(Bloomberg News) A New York man pleaded guilty to his role in the Gryphon Holdings Inc. "boiler room" scheme, the last of 18 defendants to do so, the day after his trial began.

Baldwin Anderson, 57, a former salesman for Gryphon, pleaded guilty today before U.S. District Judge Jack Weinstein in Brooklyn, New York, and was taken into custody. Anderson and Gryphon misled investors into paying for phony stock tips and investment advice, defrauding them of $20 million, prosecutors charged.

"From April 2007 until April 2010 I participated in the scheme to defraud Gryphon clients," Anderson told the judge.

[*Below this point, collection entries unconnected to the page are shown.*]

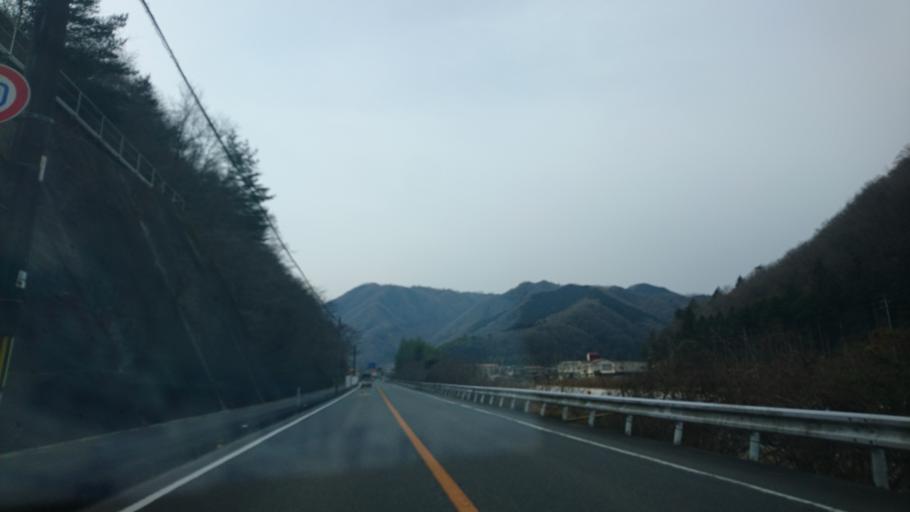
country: JP
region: Okayama
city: Takahashi
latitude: 34.8265
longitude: 133.6228
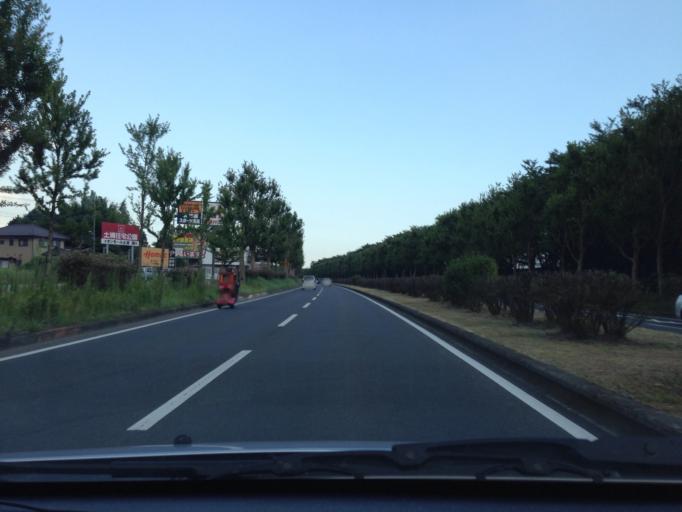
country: JP
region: Ibaraki
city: Naka
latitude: 36.0727
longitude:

Kenneth Marsh, 44, who ran Gryphon, was the last defendant before Anderson to plead guilty, on April 14. He's scheduled to be sentenced July 12. Gryphon told victims its office was on Wall Street or even in the New York Stock Exchange when it was in a strip mall in the New York borough of Staten Island, according to Anderson's indictment. Anderson told Weinstein he was paid $1.1 million while working at Gryphon.

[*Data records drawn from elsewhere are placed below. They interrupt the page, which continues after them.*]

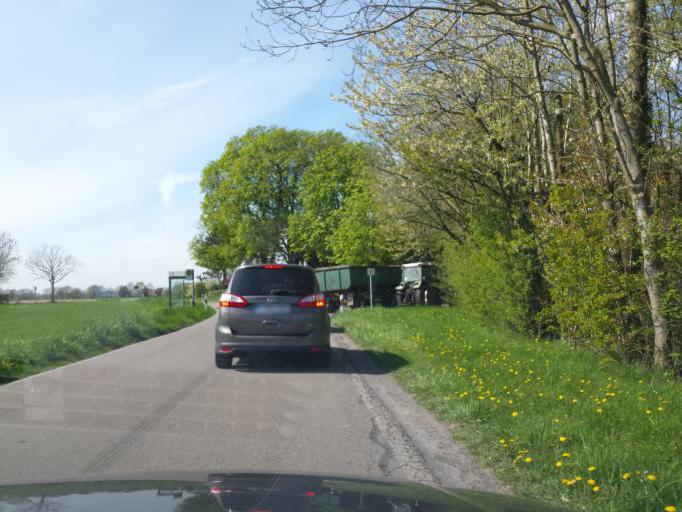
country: DE
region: North Rhine-Westphalia
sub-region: Regierungsbezirk Munster
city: Nottuln
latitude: 51.9061
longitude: 7.3775
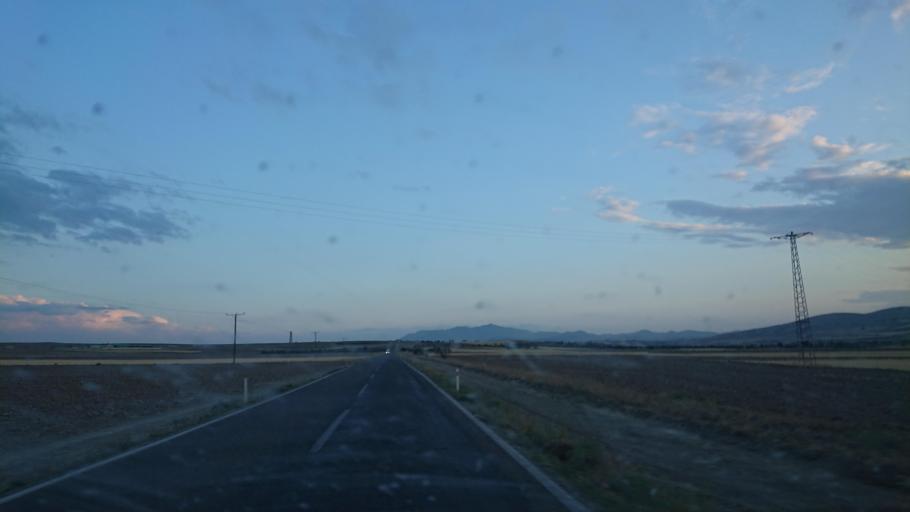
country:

"He took a long, hard look at the situation and decided this was the right thing to do," Michael Padden, Anderson's lawyer, said after the hearing.

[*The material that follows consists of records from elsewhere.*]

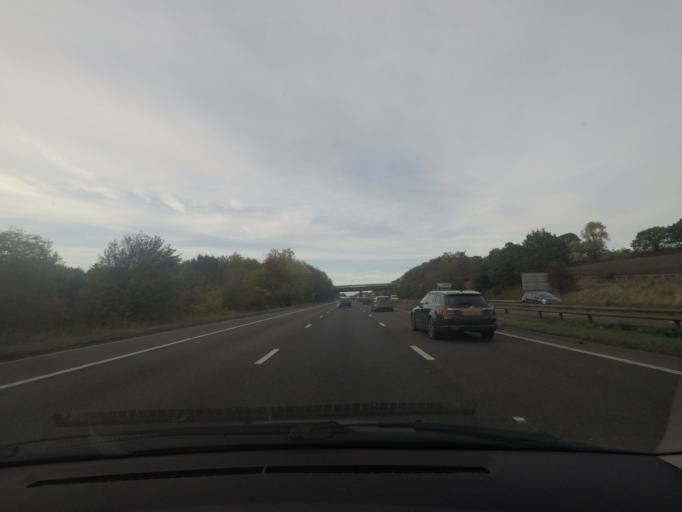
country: GB
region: England
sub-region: Barnsley
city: Stainborough
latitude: 53.5372
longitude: -1.5063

Anderson, a Jamaican citizen who lived on Staten Island, pleaded guilty to one count of wire fraud and securities fraud conspiracy. Federal guidelines call for a prison sentence of up to 21 years and 10 months, Assistant U.S. Attorney Roger Burlingame said at the hearing.

Sentencing Next Month

Weinstein set sentencing for July 29.

Anderson was also charged with one count of securities fraud and 27 counts of wire fraud.

"The defendant worked in what is known as a boiler room," Burlingame told jurors in his opening statement yesterday. "The evidence is going to show that the defendant lied about what Gryphon was and who worked there."